Of the lines below, report only those that contain "Wartung".
____________________
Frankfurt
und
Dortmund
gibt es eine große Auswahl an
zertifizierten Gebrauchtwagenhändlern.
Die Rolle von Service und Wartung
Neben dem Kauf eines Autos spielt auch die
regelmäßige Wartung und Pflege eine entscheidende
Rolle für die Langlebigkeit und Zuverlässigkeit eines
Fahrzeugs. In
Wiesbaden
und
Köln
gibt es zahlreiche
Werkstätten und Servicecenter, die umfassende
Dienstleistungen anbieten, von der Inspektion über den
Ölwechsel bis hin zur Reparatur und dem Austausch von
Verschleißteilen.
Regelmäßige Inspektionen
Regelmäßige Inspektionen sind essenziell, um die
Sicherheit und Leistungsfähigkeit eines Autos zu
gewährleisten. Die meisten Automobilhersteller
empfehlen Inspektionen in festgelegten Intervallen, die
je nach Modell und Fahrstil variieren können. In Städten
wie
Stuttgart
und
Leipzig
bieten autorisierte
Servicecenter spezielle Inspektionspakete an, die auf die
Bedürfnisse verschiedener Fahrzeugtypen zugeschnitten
____________________
§ **Task result**:
Die Rolle von Service und Wartung
regelmäßige Wartung und Pflege eine entscheidende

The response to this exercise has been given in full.